As before I tend to write my Javascript in Coffeescript, so suppose I have a Coffeescript function which is called when the user clicks on a #refresh-comment-feed-button button:

refresh_comments = (page_id) ->
  posting = $.post '/grabcomments', page_id: page_id
  posting.done receive_comments
  posting.fail (data) ->
    ...

So this makes an Ajax call which will call the function receive_comments when the Ajax call returns (successfully).

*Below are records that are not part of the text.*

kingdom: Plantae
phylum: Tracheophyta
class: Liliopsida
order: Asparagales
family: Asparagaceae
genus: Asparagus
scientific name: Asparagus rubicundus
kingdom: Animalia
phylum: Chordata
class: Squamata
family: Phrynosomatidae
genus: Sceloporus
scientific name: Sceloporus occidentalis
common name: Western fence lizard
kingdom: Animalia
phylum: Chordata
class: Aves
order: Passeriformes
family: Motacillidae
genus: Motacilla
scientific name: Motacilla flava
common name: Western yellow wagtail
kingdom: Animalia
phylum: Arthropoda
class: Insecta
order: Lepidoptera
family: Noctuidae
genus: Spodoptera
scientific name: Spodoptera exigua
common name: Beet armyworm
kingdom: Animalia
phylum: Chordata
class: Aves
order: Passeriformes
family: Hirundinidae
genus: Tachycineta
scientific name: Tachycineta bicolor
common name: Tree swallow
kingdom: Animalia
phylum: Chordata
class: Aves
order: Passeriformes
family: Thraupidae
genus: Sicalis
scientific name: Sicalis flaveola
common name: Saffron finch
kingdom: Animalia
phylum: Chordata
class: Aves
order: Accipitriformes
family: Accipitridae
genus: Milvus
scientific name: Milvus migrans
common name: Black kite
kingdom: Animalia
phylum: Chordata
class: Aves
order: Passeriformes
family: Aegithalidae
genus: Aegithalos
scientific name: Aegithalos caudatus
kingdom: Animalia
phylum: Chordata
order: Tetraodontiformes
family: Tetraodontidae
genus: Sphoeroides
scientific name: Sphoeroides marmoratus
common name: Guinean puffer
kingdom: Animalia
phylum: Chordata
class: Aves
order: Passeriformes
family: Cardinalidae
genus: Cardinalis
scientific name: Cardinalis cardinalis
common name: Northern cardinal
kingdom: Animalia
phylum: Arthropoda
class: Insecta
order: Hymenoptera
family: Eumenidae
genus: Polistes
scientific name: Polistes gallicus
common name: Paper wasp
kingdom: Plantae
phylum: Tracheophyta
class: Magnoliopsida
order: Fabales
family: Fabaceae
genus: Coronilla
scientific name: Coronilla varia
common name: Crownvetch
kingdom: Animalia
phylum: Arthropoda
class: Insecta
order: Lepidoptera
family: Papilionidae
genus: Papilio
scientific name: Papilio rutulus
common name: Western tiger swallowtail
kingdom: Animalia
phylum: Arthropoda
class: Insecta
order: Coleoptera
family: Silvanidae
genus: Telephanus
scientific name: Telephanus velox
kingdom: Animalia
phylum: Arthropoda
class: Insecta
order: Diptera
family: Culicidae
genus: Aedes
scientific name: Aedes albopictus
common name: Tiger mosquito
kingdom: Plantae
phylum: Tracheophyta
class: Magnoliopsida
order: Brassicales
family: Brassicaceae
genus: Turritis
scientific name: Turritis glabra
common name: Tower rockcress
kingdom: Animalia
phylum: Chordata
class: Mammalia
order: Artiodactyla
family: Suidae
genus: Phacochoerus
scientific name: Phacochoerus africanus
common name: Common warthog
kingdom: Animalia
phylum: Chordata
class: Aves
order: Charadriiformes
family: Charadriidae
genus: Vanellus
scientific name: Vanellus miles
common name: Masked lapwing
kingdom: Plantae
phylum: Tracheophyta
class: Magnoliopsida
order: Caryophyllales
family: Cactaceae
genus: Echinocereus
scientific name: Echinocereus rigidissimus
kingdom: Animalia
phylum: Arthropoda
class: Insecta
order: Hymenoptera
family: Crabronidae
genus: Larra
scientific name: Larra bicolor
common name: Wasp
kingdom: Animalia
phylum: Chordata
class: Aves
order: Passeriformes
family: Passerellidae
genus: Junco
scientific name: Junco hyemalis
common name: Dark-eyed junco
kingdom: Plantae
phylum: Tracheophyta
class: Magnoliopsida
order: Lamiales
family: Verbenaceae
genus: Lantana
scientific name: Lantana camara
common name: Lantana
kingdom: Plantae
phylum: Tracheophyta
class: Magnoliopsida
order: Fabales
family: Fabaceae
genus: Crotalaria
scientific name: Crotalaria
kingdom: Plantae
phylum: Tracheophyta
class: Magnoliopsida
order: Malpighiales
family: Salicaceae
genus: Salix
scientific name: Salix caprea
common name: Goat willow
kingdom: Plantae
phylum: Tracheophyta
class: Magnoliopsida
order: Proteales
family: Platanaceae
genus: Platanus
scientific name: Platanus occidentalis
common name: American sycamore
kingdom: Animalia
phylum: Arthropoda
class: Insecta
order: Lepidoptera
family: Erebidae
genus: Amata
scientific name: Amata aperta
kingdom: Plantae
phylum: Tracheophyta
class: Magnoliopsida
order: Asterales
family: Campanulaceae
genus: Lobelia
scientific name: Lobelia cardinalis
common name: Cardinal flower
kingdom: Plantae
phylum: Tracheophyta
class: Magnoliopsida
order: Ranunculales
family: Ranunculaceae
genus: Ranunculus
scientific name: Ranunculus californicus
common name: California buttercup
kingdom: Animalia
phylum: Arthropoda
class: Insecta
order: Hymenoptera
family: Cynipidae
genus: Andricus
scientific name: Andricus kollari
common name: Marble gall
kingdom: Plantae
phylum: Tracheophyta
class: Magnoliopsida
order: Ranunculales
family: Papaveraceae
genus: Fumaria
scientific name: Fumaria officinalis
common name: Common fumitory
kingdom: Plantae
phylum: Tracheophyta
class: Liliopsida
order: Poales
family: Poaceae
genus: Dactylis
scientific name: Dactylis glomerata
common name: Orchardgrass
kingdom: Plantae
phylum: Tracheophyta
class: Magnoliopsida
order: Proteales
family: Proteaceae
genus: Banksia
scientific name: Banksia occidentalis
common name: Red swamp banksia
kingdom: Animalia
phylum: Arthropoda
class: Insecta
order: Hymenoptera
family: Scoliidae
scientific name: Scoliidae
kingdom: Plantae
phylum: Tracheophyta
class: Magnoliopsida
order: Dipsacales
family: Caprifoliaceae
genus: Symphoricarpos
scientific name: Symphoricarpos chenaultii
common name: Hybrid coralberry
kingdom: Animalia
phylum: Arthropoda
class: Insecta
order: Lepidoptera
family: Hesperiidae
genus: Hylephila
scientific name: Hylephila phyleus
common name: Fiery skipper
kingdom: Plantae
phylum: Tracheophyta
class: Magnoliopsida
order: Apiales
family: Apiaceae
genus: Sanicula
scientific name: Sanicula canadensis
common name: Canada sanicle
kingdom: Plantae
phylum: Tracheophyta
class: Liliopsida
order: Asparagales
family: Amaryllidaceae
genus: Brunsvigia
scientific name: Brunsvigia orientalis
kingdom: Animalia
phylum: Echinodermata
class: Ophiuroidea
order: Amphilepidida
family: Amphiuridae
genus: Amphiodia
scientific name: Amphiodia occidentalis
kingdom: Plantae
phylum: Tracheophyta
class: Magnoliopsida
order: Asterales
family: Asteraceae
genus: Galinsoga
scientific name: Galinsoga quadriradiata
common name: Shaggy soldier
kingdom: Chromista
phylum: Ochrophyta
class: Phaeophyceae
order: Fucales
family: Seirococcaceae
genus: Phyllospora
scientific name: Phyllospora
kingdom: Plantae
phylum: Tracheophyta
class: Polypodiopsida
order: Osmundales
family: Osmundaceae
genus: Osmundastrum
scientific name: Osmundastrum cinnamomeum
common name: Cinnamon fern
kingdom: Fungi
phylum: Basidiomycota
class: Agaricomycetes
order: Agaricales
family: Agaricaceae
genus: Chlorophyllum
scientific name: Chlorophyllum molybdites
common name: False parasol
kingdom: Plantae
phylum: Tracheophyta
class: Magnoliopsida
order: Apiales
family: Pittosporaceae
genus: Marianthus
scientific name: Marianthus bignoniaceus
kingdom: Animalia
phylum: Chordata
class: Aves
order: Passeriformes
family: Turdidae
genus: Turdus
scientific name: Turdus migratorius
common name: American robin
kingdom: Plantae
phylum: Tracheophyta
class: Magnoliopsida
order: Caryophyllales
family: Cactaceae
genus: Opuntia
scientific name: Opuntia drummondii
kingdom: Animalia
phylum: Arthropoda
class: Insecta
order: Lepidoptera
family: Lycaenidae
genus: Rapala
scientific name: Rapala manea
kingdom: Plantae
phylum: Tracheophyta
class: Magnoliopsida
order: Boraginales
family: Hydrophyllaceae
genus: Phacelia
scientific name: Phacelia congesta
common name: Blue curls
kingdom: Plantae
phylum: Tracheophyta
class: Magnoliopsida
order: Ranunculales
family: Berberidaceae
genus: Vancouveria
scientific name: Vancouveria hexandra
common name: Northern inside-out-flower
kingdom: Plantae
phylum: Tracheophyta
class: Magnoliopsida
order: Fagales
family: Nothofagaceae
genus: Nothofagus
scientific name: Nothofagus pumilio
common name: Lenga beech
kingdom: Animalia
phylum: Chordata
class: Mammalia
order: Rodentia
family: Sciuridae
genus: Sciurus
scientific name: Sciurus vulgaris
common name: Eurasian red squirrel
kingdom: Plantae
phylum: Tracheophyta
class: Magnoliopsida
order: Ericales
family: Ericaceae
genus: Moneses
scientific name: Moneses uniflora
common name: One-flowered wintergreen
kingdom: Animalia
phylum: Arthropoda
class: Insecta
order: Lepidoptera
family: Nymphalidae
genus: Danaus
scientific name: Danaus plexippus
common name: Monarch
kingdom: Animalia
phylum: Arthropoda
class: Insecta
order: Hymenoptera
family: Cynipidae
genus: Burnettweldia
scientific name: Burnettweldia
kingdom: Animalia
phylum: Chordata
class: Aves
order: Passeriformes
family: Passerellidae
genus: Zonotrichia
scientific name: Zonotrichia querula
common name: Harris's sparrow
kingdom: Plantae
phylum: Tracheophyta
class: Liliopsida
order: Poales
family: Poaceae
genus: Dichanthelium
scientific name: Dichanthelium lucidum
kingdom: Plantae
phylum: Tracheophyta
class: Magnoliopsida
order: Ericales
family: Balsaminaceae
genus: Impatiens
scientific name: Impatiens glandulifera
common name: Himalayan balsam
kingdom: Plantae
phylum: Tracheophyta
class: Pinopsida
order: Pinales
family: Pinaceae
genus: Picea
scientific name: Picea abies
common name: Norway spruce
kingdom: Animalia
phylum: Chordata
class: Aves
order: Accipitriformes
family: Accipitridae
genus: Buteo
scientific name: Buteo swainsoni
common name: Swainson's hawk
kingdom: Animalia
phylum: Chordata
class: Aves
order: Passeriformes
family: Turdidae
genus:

We write the receive_comments as:

receive_comments = (data) ->
  ... code to delete current comments and replace them with those returned

Typically data will be some JSON data, perhaps the comments associated with the page_id we gave as an argument to our Ajax call.

To test this you would navigate to the page in question and check that there are no comments, then open a new browser window and make two comments (or alternatively directly adding the comments to the database), followed by switching back to the first browser window and then performing the following steps:

    refresh_comment_feed_css = '#refresh-comment-feed-button'
    self.click_element_with_css(refresh_comment_feed_css)
    self.check_comments([first_comment, second_comment])

Where self.check_comments is a method that checks the particular comments exist on the current page. This could be done by using find_elements_by_css_selector and then looking at the text attributes of each returned element.

The problem is, that the final line is likely to be run before the results of the Ajax call invoked from the click on the #refresh-comment-feed-button are returned to the page.

A quick trick to get around this is to simply change the Javascript to somehow record when the Ajax results are returned and then use Selenium to wait until the relevant Javascript evaluates to true.

So we change our receive_comments method to be:

comments_successfully_updated = 0
receive_comments = (data) ->
  ... code to delete current comments and replace them with those returned
  comments_successfully_updated += 1

Note that we only increment the counter after we have updated the page.

Now, we can update our Selenium test to be:

    refresh_comment_feed_css = '#refresh-comment-feed-button'
    self.click_element_with_css(refresh_comment_feed_css)
    self.wait_for_comment_refresh_count(1)
    self.check_comments([first_comment, second_comment])

The 1 argument assumes that this will be the first time the comments are updated during your test. Of course as you run down your test you can increase this argument as required. The code for the wait_for_comment_refresh_count is given by:

from selenium.webdriver.support.ui import WebDriverWait
from selenium.webdriver.support import expected_conditions
from selenium.webdriver.common.by import By
...

class MyTest(object):
    ... # assume that 'self.driver' is set appropriately.
    def wait_for_comment_refresh_count(self, count):
        def check_refresh_count(driver):
            script = 'return comments_successfully_updated;'
            feed_count = driver.execute_script(script)
            return feed_count == count
        WebDriverWait(self.driver, 5).until(check_refresh_count)

The key point is executing the Javascript to check the comments_successfully_updated variable with driver.execute_script. We then use a WebDriverWait to wait for a maximum of 5 seconds until the our condition is satisfied.

Conclusion

Updating a Javascript counter to record when Javascript events have occurred can allow your Selenium tests to synchronise, that is, wait for the correct time to check the results of a Javascript event.

This can solve problems of getting a StaleElementReferenceException or a NoSuchElementException because your Selenium test is running a check on an element too early before your page has been updated.